Hence, the approach creates a win-win situation, fostering both enhanced healthcare services and financial viability in medical oxygen provision.
Because of the willingness of local authorities to innovate, Kampong Cham Province has been chosen as a flagship location for a demonstration of the Hub-and-Spoke model. The PSA plant in Kampong Cham has a rated capacity of 80 Nm3 per hour, sufficient to cater to the needs of all hospitals and health centers across the province. The model was executed in a phased approach starting from May 2023. The plant currently serves all nine public hospitals operating at the secondary care level with plans to expand to all 91 health centers at the primary care level in the province. Any surplus oxygen generated beyond the public sector’s requirements will be made available for purchase by the private sector.
So far, the hub and spoke implementation has surpassed the original goals.

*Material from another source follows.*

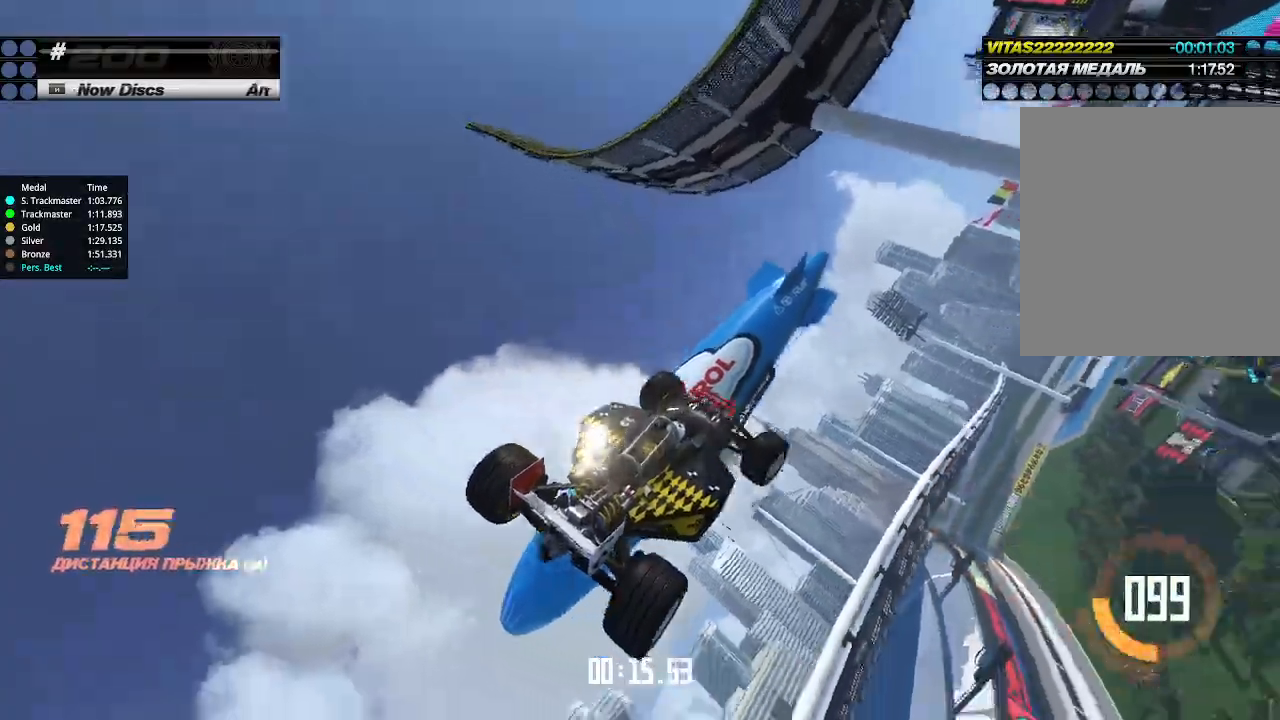
{"keys": ["right", "up"], "events": [[200, "left", "down"], [200, "right", "up"], [333, "left", "up"], [333, "right", "down"]]}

The Kampong Cham PSA plant commenced operations in October 2021, serving two COVID-19 treatment centers in the province, which was its original intended scope. However, operations of the plant ceased in April 2022 as the two COVID-19 treatment centers shut down. The preparatory work for the implementation allowed the nonfunctional PSA plant in Kampong Cham to be restored and functional again by April 2023.
Now the PSA plant has been revitalized, and its benefits have been extended to all public hospitals in the province, going beyond its initial COVID-19 scope. Since May, all nine public hospitals at the secondary care level have been receiving oxygen monthly. Starting from August 2023, 12 health centers and one health post in Prey Chhor operational district also began receiving oxygen, with plans to expand this coverage to the other 79 health centers in all nine operational districts in the province from October onwards.
To ensure sustained operations, the Provincial Hospital and District Referral Hospital implemented a revenue collection system, levying a fee of US$4 and US$6 per cylinder (to account for transport cost), respectively, which is significantly lower than the US$15 charged by private suppliers for oxygen. From May to August, nearly US$13,700 has been collected from this revenue collection system, offsetting the operations and maintenance costs of electricity, manpower, maintenance, and transportation.
“The Hub and spoke model allow the PSA plants to increase oxygen access for other services beyond COVID-19, and crucially, it allows us to sustain the PSA plants operations for the long-term.”
H.E. Dr. Kimsour Phirun, Provincial Health Department Director of Kampong Cham.
In partnership with the government and the Kampong Cham Province, CHAI is currently collating lessons learned from the implementation of the project to inform the planning and scale up of the model nationwide. By demonstrating the effectiveness of this approach in making full use of the new investments from the COVID-19 response, the country can better respond to routine demand for oxygen and is now prepared to address future health shocks.